By contrast, participants with the highest sodium-to-potassium ratio in urine were 50 percent more likely to experience cardiovascular disease than those with the lowest sodium-to-potassium ratios. This link was statistically significant.
Most previous studies of the relationship between sodium or potassium and cardiovascular disease have had to rely on people's recall or record of what foods they eat to estimate their level of sodium consumption. This is a less precise measure of sodium intake than urine samples. In addition, many have been cross-sectional rather than follow-up studies.
The new study "is a quantum leap in the quality of the data compared to what we have had before," Whelton said.
Whelton was a member of a recent Institute of Medicine panel that set dietary recommendations for salt and potassium. The panel said healthy 19-to-50 year-old adults should consume no more than 2,300 milligrams of sodium per day -- equivalent to one teaspoon of table salt. More than 95 percent of American men and 75 percent of American women in this age range exceed this amount.
To lower blood pressure and blunt the effects of salt, adults should consume 4.7 grams of potassium per day unless they have a clinical condition or medication need that is a contraindication to increased potassium intake. Most American adults aged 31-to-50 consume only about half as much as recommended in the Institute of Medicine report. Changes in diet and physical activity should be under the supervision of a health care professional.
Good potassium sources include fruits, vegetables, dairy foods and fish.
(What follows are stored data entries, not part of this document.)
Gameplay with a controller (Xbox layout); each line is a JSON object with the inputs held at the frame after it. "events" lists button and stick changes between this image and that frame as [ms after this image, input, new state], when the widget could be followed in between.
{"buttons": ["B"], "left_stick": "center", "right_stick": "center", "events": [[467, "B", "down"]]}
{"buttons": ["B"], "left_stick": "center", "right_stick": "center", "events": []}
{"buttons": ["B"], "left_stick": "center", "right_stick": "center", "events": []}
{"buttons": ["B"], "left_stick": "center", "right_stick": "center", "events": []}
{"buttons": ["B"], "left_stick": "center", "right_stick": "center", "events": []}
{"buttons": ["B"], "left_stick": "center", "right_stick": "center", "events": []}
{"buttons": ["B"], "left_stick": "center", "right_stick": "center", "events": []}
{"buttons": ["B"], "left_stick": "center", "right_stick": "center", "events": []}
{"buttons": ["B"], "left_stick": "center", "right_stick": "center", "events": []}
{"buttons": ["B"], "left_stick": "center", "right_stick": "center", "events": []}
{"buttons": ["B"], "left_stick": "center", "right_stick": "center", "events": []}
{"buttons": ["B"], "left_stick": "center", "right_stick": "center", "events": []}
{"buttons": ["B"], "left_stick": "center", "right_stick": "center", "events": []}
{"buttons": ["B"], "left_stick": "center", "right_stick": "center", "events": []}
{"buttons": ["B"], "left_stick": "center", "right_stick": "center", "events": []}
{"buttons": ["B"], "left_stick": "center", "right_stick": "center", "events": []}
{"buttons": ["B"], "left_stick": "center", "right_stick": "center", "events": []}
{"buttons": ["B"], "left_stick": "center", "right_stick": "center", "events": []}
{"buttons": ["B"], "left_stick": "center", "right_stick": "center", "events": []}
Foods that are especially rich in potassium include potatoes and sweet potatoes, fat-free milk and yogurt, tuna, lima beans, bananas, tomato sauce and orange juice. Potassium also is available in supplements.
Whelton is among the nation's top experts on high blood pressure. He has published more than 400 papers on the subject, and has been the principal investigator on more than $100 million of studies funded by the National Institutes of Health.
Co-authors of the Archives study include Nancy Cook (first author), Julie Buring and Dr. Kathryn Rexrode of Brigham and Women's Hospital; Eva Obarzanek and Dr. Jeffrey Cutler of the National Heart, Lung and Blood Institute; Dr. Lawrence Appel of Johns Hopkins University and Shiriki Kumanyika of the University of Pennsylvania.